]> git.ipfire.org Git - thirdparty/gcc.git/commitdiff
AArch64: Cap suggested unroll factor for small known-niters loops
authorPengfei Li <Pengfei.Li2@arm.com>
Mon, 29 Jun 2026 08:30:45 +0000 (08:30 +0000)
committerPengfei Li <Pengfei.Li2@arm.com>
Thu, 2 Jul 2026 18:43:44 +0000 (18:43 +0000)
The AArch64 backend can suggest an unroll factor to the vectorizer in
order to expose more ILP. However, in some cases the suggested value is
larger than needed. For the test cases added by this patch, the AArch64
backend suggests an unroll factor of 4, but the loops only need 1 or 2
SVE vector iterations respectively to cover their 10 or 20 scalar
iterations.

This patch caps the suggested unroll factor with CEIL (niters, VF) for
small known-niters loops. CEIL is used rather than truncating division
so that the completely unrolled vector loop still covers all scalar
iterations. Reducing the unroll factor below the number of required
vector iterations could require a separate epilogue loop and lead to
worse code generation.

Bootstrapped and tested on aarch64-linux-gnu.

gcc/ChangeLog:

* config/aarch64/aarch64.cc
(aarch64_vector_costs::determine_suggested_unroll_factor): Add a
loop_vec_info parameter.
(determine_suggested_unroll_factor): Cap the suggested unroll for
small-niters loops.
(aarch64_vector_costs::finish_cost): Pass loop_vinfo to
determine_suggested_unroll_factor.

gcc/testsuite/ChangeLog:

* gcc.target/aarch64/sve/vect-unroll-1.c: New test.
* gcc.target/aarch64/sve/vect-unroll-2.c: New test.

gcc/config/aarch64/aarch64.cc
gcc/testsuite/gcc.target/aarch64/sve/vect-unroll-1.c [new file with mode: 0644]
gcc/testsuite/gcc.target/aarch64/sve/vect-unroll-2.c [new file with mode: 0644]

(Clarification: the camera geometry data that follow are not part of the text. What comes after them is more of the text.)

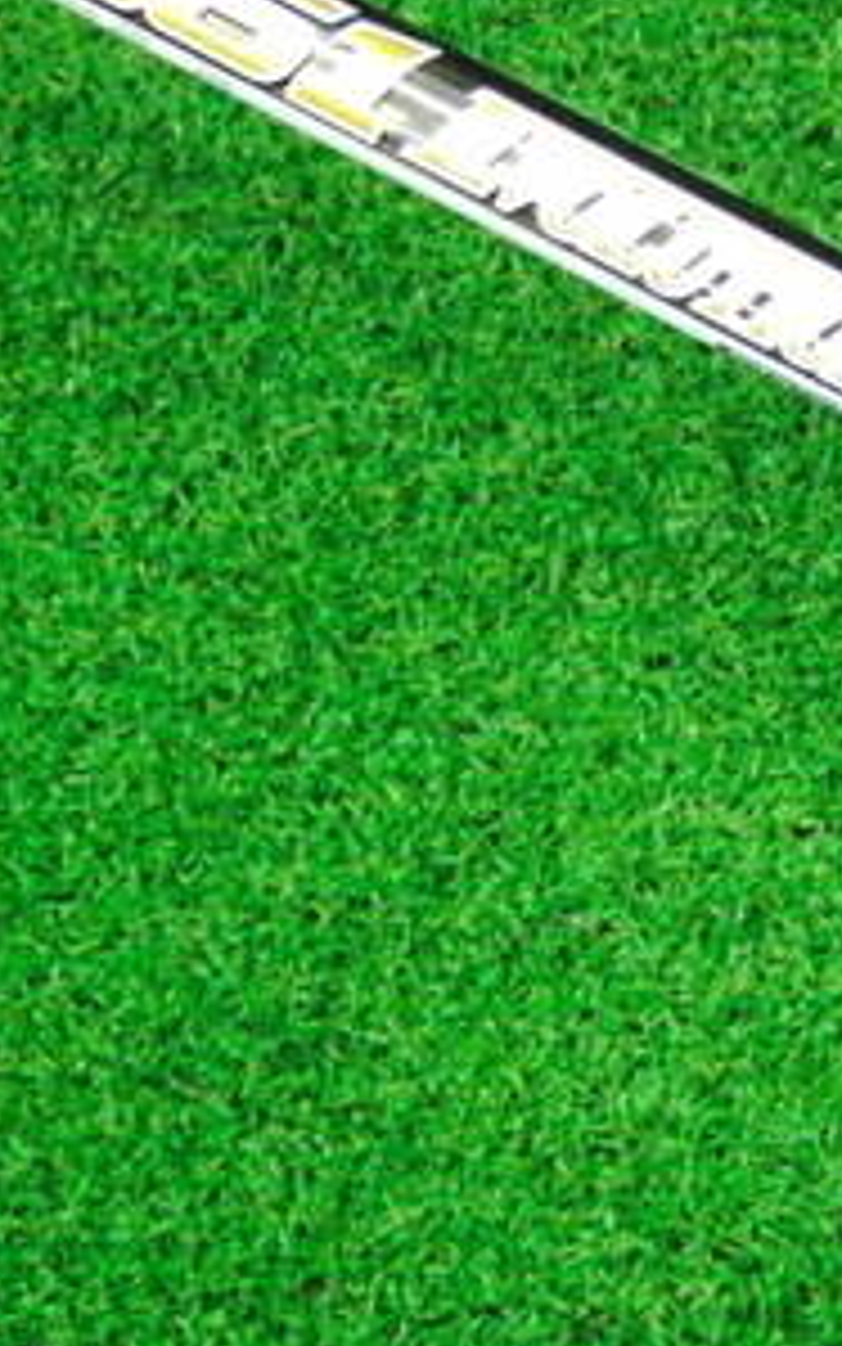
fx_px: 3083
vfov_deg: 24.5
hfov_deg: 15.1
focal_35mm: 84
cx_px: 964
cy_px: 414
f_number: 3.6
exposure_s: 1/200
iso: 3200
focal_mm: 6.42
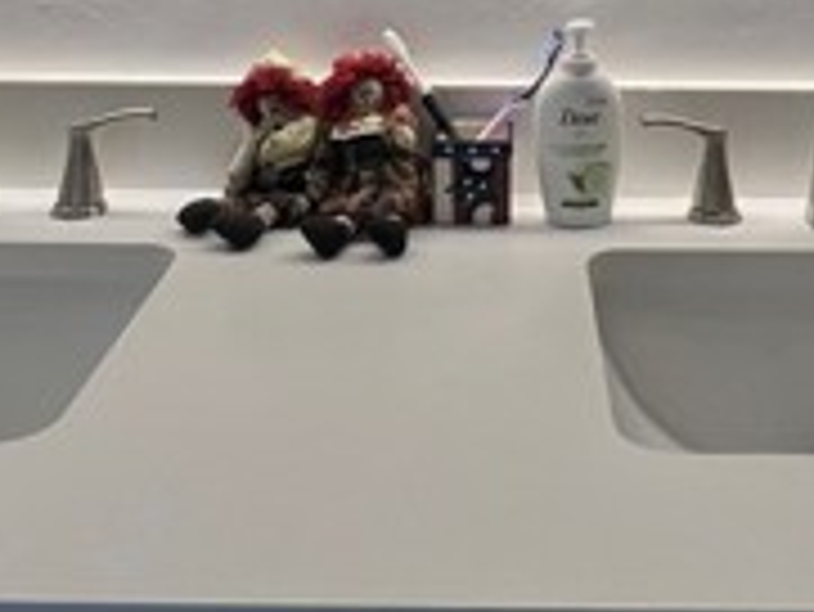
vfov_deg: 25.2
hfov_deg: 41.0
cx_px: 504
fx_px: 1082
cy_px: -266
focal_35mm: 46
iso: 200
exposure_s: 1/99
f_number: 1.8
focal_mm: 1.57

index 3785a8e722d00740e0282471c07a768380dfb7f8..78f1eae8336c9bd4f8fc529154065b11e8394b13 100644 (file)
@@ -17570,7 +17570,7 @@ private:
   unsigned int adjust_body_cost (loop_vec_info, const aarch64_vector_costs *,
                                 unsigned int);
   bool prefer_unrolled_loop () const;
-  unsigned int determine_suggested_unroll_factor ();
+  unsigned int determine_suggested_unroll_factor (loop_vec_info loop_vinfo);
 
   /* True if we have performed one-time initialization based on the
      vec_info.  */
@@ -19132,7 +19132,8 @@ adjust_body_cost_sve (const aarch64_vec_op_count *ops,
 }
 
 unsigned int
-aarch64_vector_costs::determine_suggested_unroll_factor ()
+aarch64_vector_costs::
+determine_suggested_unroll_factor (loop_vec_info loop_vinfo)
 {
   bool sve = m_vec_flags & VEC_ANY_SVE;
   /* If we are trying to unroll an Advanced SIMD main loop that contains
@@ -19189,6 +19190,16 @@ aarch64_vector_costs::determine_suggested_unroll_factor ()
       max_unroll_factor = MAX (max_unroll_factor, unroll_factor);
     }
 
+  /* For known iteration loops, cap suggested unroll factor to avoid redundant
+     unrolled chunks.  Use CEIL rather than truncating division to make sure
+     the completely unrolled vector loop covers all scalar iterations.  */
+  if (LOOP_VINFO_NITERS_KNOWN_P (loop_vinfo))
+    {
+      unsigned int niters = LOOP_VINFO_INT_NITERS (loop_vinfo);
+      unsigned int estimated_vf = vect_vf_for_cost (loop_vinfo);
+      max_unroll_factor = MIN (max_unroll_factor, CEIL (niters, estimated_vf));
+    }
+
   /* Make sure unroll factor is power of 2.  */
   return 1 << ceil_log2 (max_unroll_factor);
 }
@@ -19380,7 +19391,8 @@ aarch64_vector_costs::finish_cost (const vector_costs *uncast_scalar_costs)
     {
       m_costs[vect_body] = adjust_body_cost (loop_vinfo, scalar_costs,
                                             m_costs[vect_body]);
-      m_suggested_unroll_factor = determine_suggested_unroll_factor ();
+      m_suggested_unroll_factor
+       = determine_suggested_unroll_factor (loop_vinfo);
 
       /* For gather and scatters there's an additional overhead for the first
         iteration.  For low count loops they're not beneficial so model the
diff --git a/gcc/testsuite/gcc.target/aarch64/sve/vect-unroll-1.c b/gcc/testsuite/gcc.target/aarch64/sve/vect-unroll-1.c
new file mode 100644 (file)
index 0000000..8548f50
--- /dev/null
@@ -0,0 +1,17 @@
+/* Check that the loop is not unrolled.  */
+/* { dg-do compile } */
+/* { dg-options "-O2 -mtune=neoverse-v2 -mautovec-preference=sve-only" } */
+
+#include <stdint.h>
+#include <stdlib.h>
+
+int
+foo (uint8_t *p1, uint8_t *p2)
+{
+  int sum = 0;
+  for (int i = 0; i < 10; i++)
+    sum += abs (p1[i] - p2[i]);
+  return sum;
+}
+
+/* { dg-final { scan-assembler-not {\tld1b\t[^\n]*, mul vl} } } */
diff --git a/gcc/testsuite/gcc.target/aarch64/sve/vect-unroll-2.c b/gcc/testsuite/gcc.target/aarch64/sve/vect-unroll-2.c
new file mode 100644 (file)
index 0000000..e5f8c45
--- /dev/null
@@ -0,0 +1,17 @@
+/* Check that the loop is unrolled by 2 rather than 4 for small niters.  */
+/* { dg-do compile } */
+/* { dg-options "-O2 -mtune=neoverse-v2 -mautovec-preference=sve-only" } */
+
+#include <stdint.h>
+#include <stdlib.h>
+
+int
+foo (uint8_t *p1, uint8_t *p2)
+{
+  int sum = 0;
+  for (int i = 0; i < 20; i++)
+    sum += abs (p1[i] - p2[i]);
+  return sum;
+}
+
+/* { dg-final { scan-assembler-times {\tld1b\t[^\n]*, mul vl} 2 } } */